Last week saw the end of Covid-19 entry quarantine rules for all arrivals, meaning travellers arriving in Norway are no longer be required to quarantine, regardless of their vaccination status or whether they have a valid Covid-19 certificate.
Additionally, rules and restrictions could be switched for recommendations in a number of areas.
Newspaper Dagbladet reported on Monday that social distancing guidelines and face mask rules will be retained, although NRK writes that these rules may be adapted.
Requirements to work from home where possible could be revoked according to a report by newspaper VG.
Government decisions relating to Covid-19 restrictions are made on the basis of recommendations from health authorities the Norwegian Institute of Public Health (NIPH) and the Norwegian Directorate of Health.
The deputy director of the latter authority, Espen Rostrup Nakstad, confirmed to NRK that the easing of restrictions in several areas had been recommended.
There is no guarantee all restrictions will be eased at the same time, Nakstad said.
“There will be an assessment of how the infection situation will develop going forward and of sick leave (from workplaces), and how quickly we should move forwards,” he said.
Health authority recommendations are also weighed against other factors in final government decisions. The government is expected to meet this afternoon, NRK reports.
“(The situation) is going the right way. We now have a virus variant which gives a more normal respiratory infection and results in far fewer hospital admissions. Many are now ell vaccinated and many have been ill. It is absolutely going the right way,” Nakstad told the broadcaster.
Asked whether Norway should take the same step as Denmark and lift all restrictions, the senior health official noted Denmark’s high rate of booster vaccination.

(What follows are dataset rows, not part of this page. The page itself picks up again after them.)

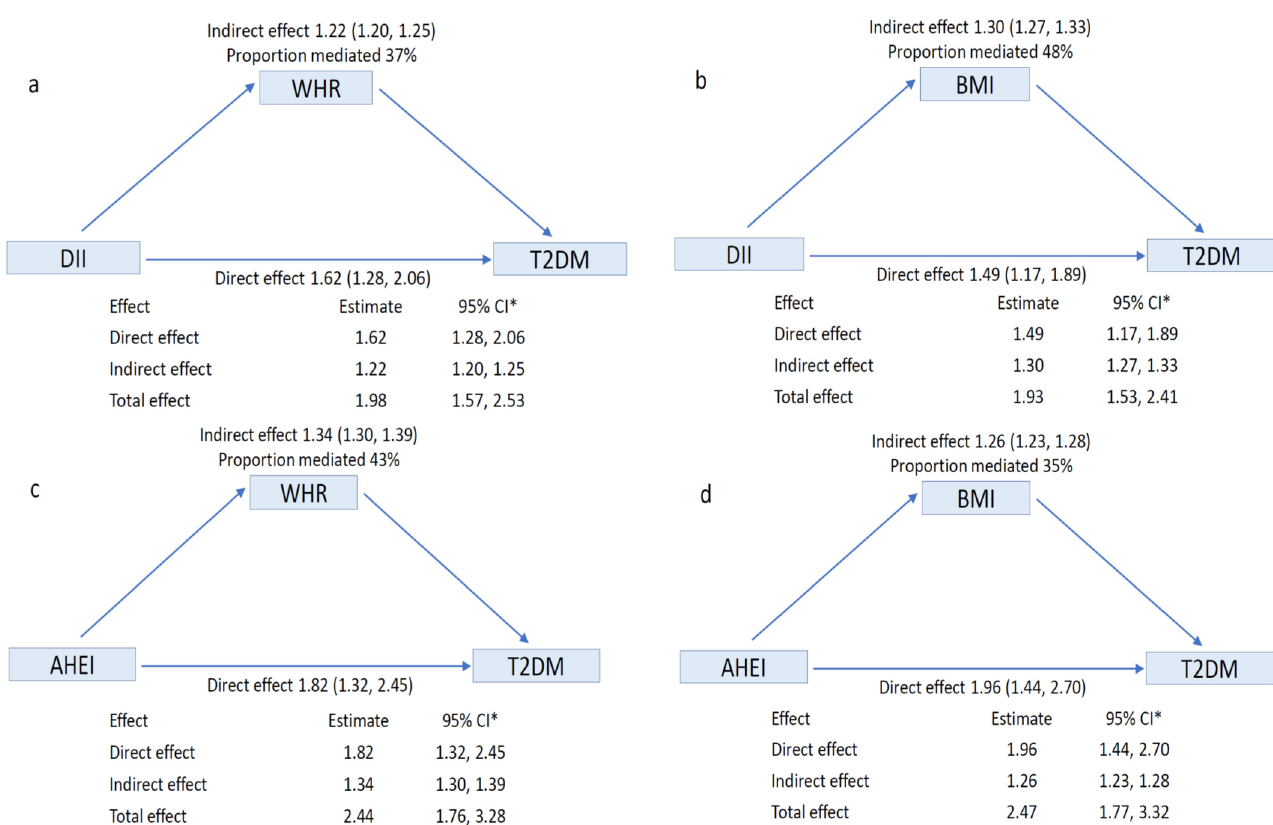
Figure 2. Mediation analyses of the association dietary pattern with risk of T2DM ( a ) DV—DII, IV—T2DM, MV—WHR. ( b ) DV—DII, IV—T2DM, MV—BMI. ( c ) DV—AHEI, IV—T2DM, MV—WHR ( d ) DV—AHEI, IV—T2DM, MV—BMI. Covariates for all mediation models—age, sex, socio-economic status, family history of T2DM, smoking status, alcohol intake and level of physical activity. Poisson regression model for direct effect model, linear regression for mediator model were fitted. The bias corrected 95% CI of the estimates were computed using the bootstrap resampling method with 1000 replications. * Statistically significant for p <0.001.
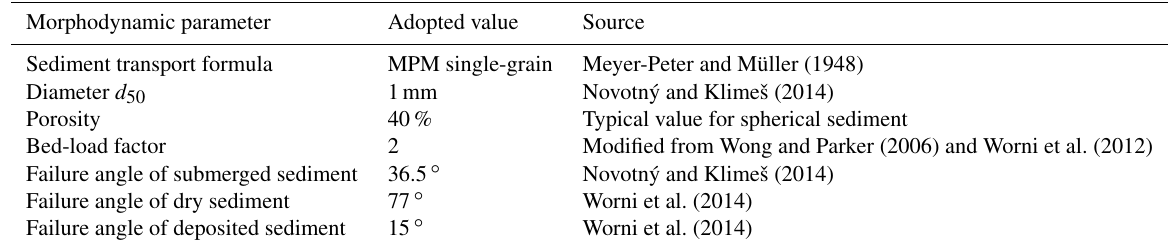
Table 1. Main parameters defining the soil matrix used in BASEMENT simulations of the Lake Palcacocha moraine. Morphodynamic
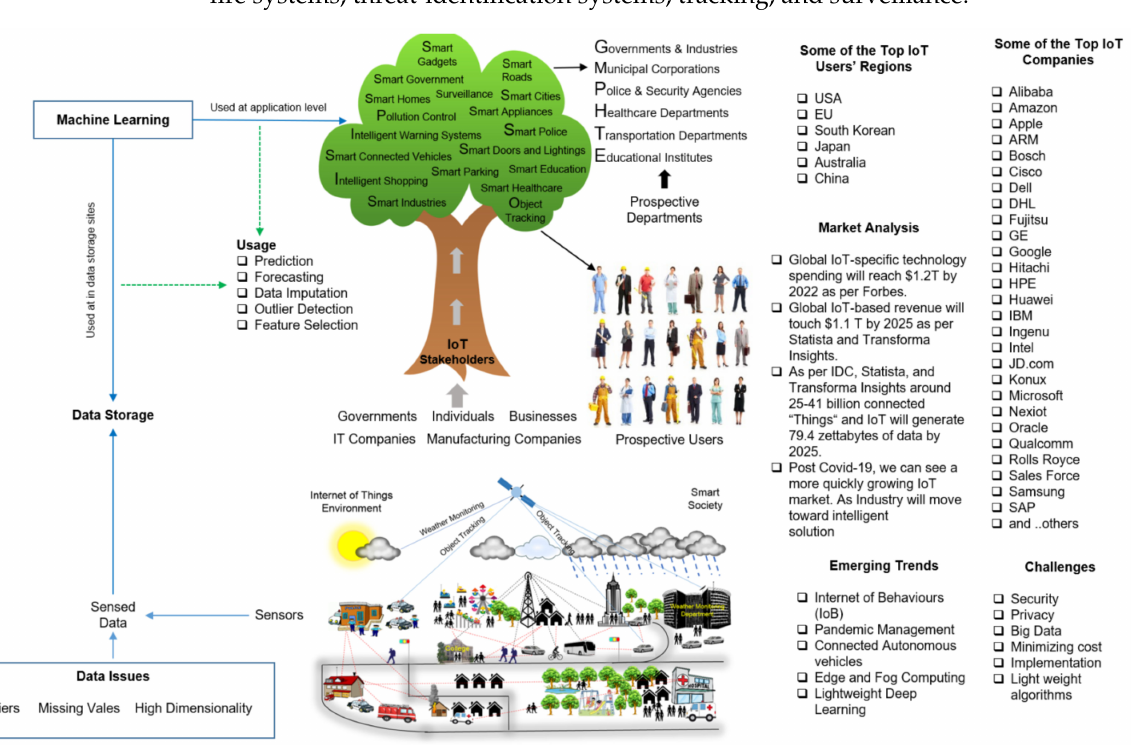
Figure 1. Infographic showing IoT landscape, stakeholders, and market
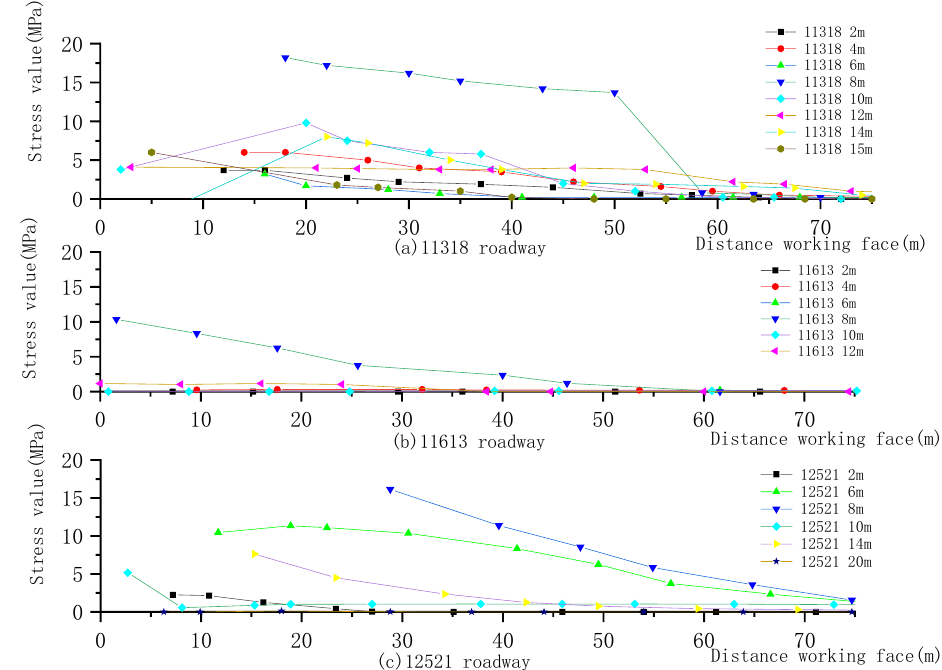
Figure 16. Comparison analysis diagram of vertical stress increment of low side within 75 m.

More than 60 percent of the Danish population has received a third dose — one month ahead of health authorities’ schedule — compared to an EU average of just under 45 percent.
“Last autumn we lived very normally for a few weeks until the Delta variant started to cause problems in the late autumn. I think we will be good at adapting to a new everyday life. What’s important is that we don’t lose our heads and forget our everyday routines,” he also said.
That means staying at home when sick and regular testing to avoid the strain of high infection rates and absences from workplaces, he said.